* What you are asked to do: Transcribe every entry exactly, leaving out any pictures.

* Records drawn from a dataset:
============
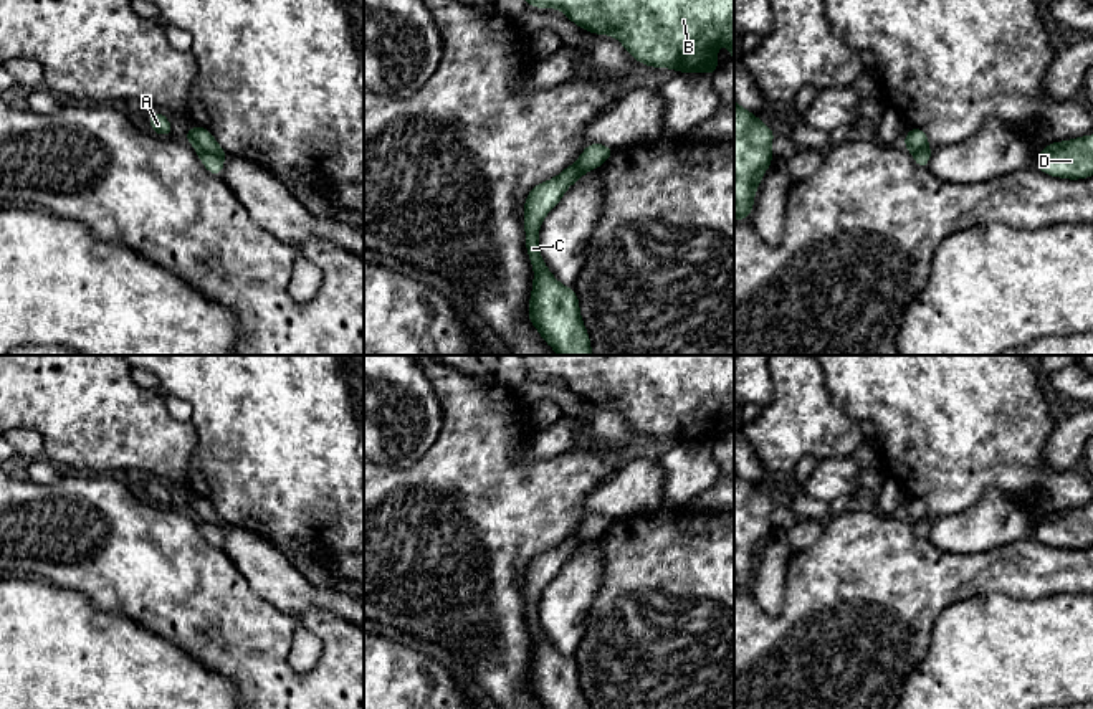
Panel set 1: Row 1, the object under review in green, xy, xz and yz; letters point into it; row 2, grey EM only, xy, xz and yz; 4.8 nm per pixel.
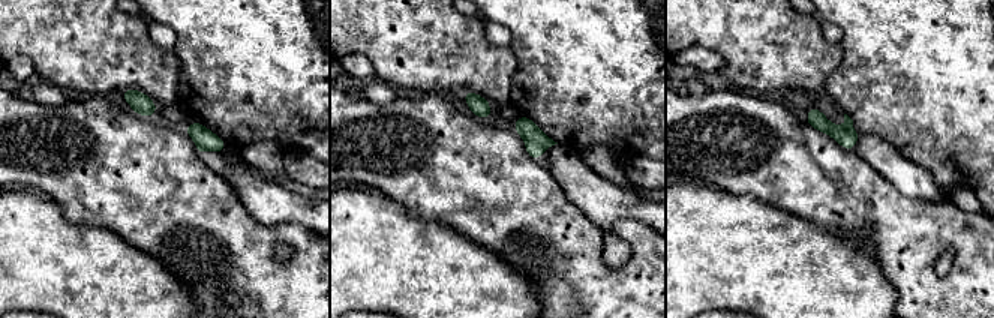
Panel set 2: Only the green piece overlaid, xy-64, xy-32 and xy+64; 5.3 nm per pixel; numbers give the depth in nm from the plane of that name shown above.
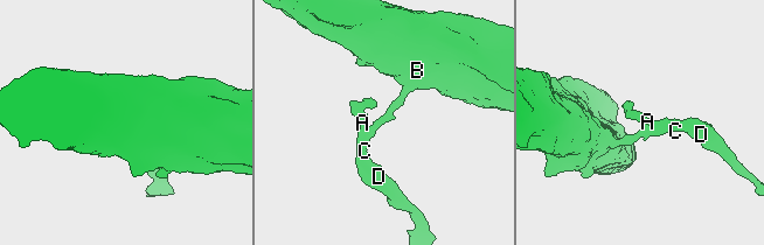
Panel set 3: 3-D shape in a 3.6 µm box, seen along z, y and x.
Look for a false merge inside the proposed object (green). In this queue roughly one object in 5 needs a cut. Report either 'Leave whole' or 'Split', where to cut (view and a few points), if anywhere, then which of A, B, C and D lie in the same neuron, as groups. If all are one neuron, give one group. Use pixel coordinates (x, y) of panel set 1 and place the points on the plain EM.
Split. Split along xy (195, 516), (220, 529). Groups: A C D / B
============
* Exercise solution:
Panel set 1: Row 1, the object under review in green, xy, xz and yz; letters point into it; row 2, grey EM only, xy, xz and yz; 4.8 nm per pixel.
Panel set 2: Only the green piece overlaid, xy-64, xy-32 and xy+64; 5.3 nm per pixel; numbers give the depth in nm from the plane of that name shown above.
Panel set 3: 3-D shape in a 3.6 µm box, seen along z, y and x.
Look for a false merge inside the proposed object (green). In this queue roughly one object in 5 needs a cut. Report either 'Leave whole' or 'Split', where to cut (view and a few points), if anywhere, then which of A, B, C and D lie in the same neuron, as groups. If all are one neuron, give one group. Use pixel coordinates (x, y) of panel set 1 and place the points on the plain EM.
Split. Split along xy (195, 516), (220, 529). Groups: A C D / B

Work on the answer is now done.